Even more pertinently, Gulf states are finding it increasingly difficult to meet local energy demand, in part due to rapid economic expansion and the arrival of large numbers of expatriates to work on building projects.

The UAE – which, like other Gulf states, is heavily gas dependent – has announced plans to install 5.6GW of nuclear power to increase electricity generating capacity from 18GW last year to as much as 40.5.GW by 2030.

In Saudi Arabia, the authorities burn crude oil to meet peak electricity demand in the summer, when air conditioning use is at its highest.

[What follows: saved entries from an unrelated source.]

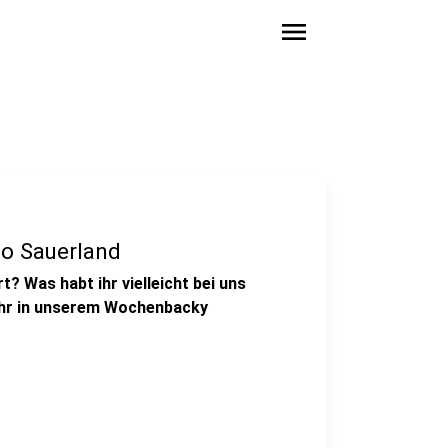
menu
o Sauerland
? Was habt ihr vielleicht bei uns
ihr in unserem Wochenbacky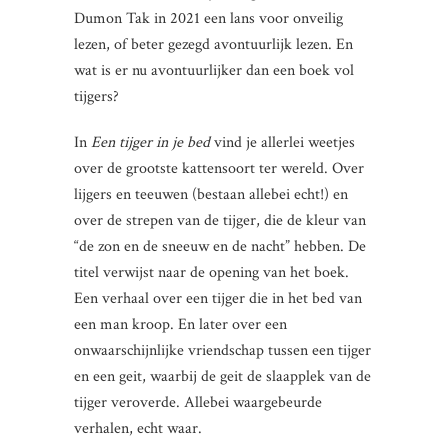
Dumon Tak in 2021 een lans voor onveilig
lezen, of beter gezegd avontuurlijk lezen. En
wat is er nu avontuurlijker dan een boek vol
tijgers?
In
Een tijger in je bed
vind je allerlei weetjes
over de grootste kattensoort ter wereld. Over
lijgers en teeuwen (bestaan allebei echt!) en
over de strepen van de tijger, die de kleur van
“de zon en de sneeuw en de nacht” hebben. De
titel verwijst naar de opening van het boek.
Een verhaal over een tijger die in het bed van
een man kroop. En later over een
onwaarschijnlijke vriendschap tussen een tijger
en een geit, waarbij de geit de slaapplek van de
tijger veroverde. Allebei waargebeurde
verhalen, echt waar.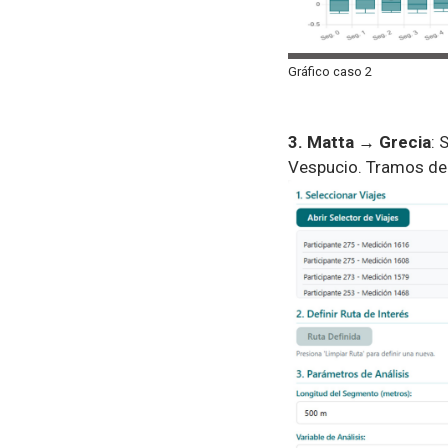
Gráfico caso 2
3. Matta → Grecia
: 
Vespucio. Tramos de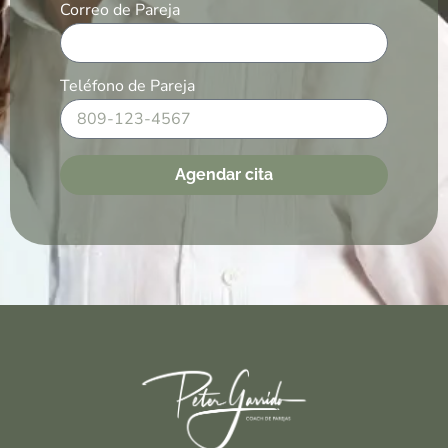
Correo de Pareja
Teléfono de Pareja
Agendar cita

Each barrel used for this purpose represents about $100 foregone on the international export market.

Faced with these economic and environmental imperatives, Saudi Arabia and several other GCC countries aim to meet more than 5 per cent of their energy needs from renewables, principally solar.

Qatar plans to install 1.8GW of solar capacity by 2014. Abu Dhabi, the UAE’s political centre, wants 7 per cent of electricity-generating capacity to come from renewables by 2020, while Dubai, the UAE’s commercial centre, aims for solar to account for 5 per cent of electricity-generating capacity by 2030, says Steve Griffiths, an executive director of the Masdar Institute, a UAE-based government-established research body.

“The shift is towards the greatest and most abundant resources, solar and wind,” Dr Griffiths says, pointing to the new UAE’s 100MW Shams 1 solar project, which has been developed by the government in co-operation with France’s Total and Abengoa Solar of Spain.

But Dr Griffiths and others say the uptake of renewables depends on socioeconomic trends: if electricity demand falls or domestic hydrocarbon supplies grow, solar, wind and other green options become less attractive.

One scenario is that the Gulf countries begin to use non-conventional hydrocarbons such as shale oil and gas on a large scale. These are transforming the energy position of the US and, while not yet exploited to any significant degree in the Gulf, some observers expect them to have an effect there one day, too.

But Frank Wouters, deputy director-general of the International Renewable Energy Agency, an inter-governmental body based in Abu Dhabi, says the use of unconventional hydrocarbons in the Gulf is likely to be limited for the time being. There are potential problems in transporting them within the region and a lack of the fresh water that is needed in large volumes to extract them.

Another factor that could undermine renewables in the Gulf is if increases in electricity demand turn out to be lower than projected – because economic growth is slower than expected or energy conservation measures become more effective. Cuts in electricity subsidies – which, in Abu Dhabi, amount to 50 per cent for expatriates and more than 85 per cent for nationals – could also curb energy use.

Vahid Fotuhi, president of the Emirates Solar Industry Association, a not-for-profit grouping of companies, says the task facing promoters of renewables in the region is “daunting”. But, pointing to moves in some countries to have solar systems installed as standard on some new buildings, he insists the obstacles of past energy habits and future uncertainties could be overcome.

“Next year is going to be a breakthrough year,” he says. “It is going to be raining solar projects in Saudi – if things continue as they are.”